__TAREFA__. Transcreva na íntegra, sem nenhuma alteração, o trecho de entrevista sobre livros e leitura.

__DOCUMENTO__.
_ _ _

Aprenderam com o romance e aplicam o que aprenderam. Mas veja o que acontece hoje. Um rapaz escreve um livro; se tem sorte, o livro é publicado, passa 16 dias nas livrarias e então imediatamente o tiram do mercado. Como se vão fazer escritores dessa maneira? Se isso tivesse acontecido na época de Joyce, ele jamais teria resistido. Você sabe que a Unesco tem uma lista dos livros mais lidos do mundo? E nela há apenas um título francês.

PERGUNTA - Deixe-me adivinhar: "Madame Bovary".
STEINER
- Oh, não, o que você está dizendo? "O Pequeno Príncipe". E isso é alarmante. Vendem-se milhões de exemplares todos os anos. Mas as pessoas não leem "Madame Bovary".

PERGUNTA - O sr. acha que deveríamos nos preocupar com essas listas?

_ _ _

__LISTAGEM EXTRAÍDA__.
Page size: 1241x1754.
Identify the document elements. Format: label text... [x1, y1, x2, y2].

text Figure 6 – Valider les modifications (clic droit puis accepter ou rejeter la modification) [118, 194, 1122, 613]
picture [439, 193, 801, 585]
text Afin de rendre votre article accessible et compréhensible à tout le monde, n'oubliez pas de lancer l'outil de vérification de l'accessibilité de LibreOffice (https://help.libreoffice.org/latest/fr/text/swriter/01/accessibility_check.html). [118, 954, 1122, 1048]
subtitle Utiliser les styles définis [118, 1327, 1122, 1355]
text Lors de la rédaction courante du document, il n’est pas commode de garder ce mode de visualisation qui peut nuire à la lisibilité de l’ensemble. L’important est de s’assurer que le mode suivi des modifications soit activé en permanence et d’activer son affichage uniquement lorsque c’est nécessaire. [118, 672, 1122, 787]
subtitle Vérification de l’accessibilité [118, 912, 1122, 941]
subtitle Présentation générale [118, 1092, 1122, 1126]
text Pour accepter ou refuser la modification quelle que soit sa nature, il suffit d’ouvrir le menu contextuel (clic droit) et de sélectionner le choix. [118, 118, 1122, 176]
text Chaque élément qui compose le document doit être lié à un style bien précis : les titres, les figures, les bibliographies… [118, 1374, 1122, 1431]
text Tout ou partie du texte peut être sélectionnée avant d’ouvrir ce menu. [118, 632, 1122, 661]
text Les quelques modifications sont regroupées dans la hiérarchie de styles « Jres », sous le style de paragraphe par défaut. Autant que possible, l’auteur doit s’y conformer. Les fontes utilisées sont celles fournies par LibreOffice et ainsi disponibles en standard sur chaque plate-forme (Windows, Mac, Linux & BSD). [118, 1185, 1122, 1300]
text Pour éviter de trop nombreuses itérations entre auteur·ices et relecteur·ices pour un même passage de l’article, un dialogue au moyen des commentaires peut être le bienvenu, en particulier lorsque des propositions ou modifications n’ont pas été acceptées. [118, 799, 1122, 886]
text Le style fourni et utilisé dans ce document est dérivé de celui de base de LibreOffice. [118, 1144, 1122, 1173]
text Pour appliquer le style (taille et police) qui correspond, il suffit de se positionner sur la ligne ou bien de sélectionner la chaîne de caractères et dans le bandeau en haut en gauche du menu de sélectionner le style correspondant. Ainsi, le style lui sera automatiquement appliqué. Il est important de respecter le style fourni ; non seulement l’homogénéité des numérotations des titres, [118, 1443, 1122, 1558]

_ _ _

__RESPOSTA ABAIXO__.
Aprenderam com o romance e aplicam o que aprenderam. Mas veja o que acontece hoje. Um rapaz escreve um livro; se tem sorte, o livro é publicado, passa 16 dias nas livrarias e então imediatamente o tiram do mercado. Como se vão fazer escritores dessa maneira? Se isso tivesse acontecido na época de Joyce, ele jamais teria resistido. Você sabe que a Unesco tem uma lista dos livros mais lidos do mundo? E nela há apenas um título francês.

PERGUNTA - Deixe-me adivinhar: "Madame Bovary".
STEINER
- Oh, não, o que você está dizendo? "O Pequeno Príncipe". E isso é alarmante. Vendem-se milhões de exemplares todos os anos. Mas as pessoas não leem "Madame Bovary".

PERGUNTA - O sr. acha que deveríamos nos preocupar com essas listas?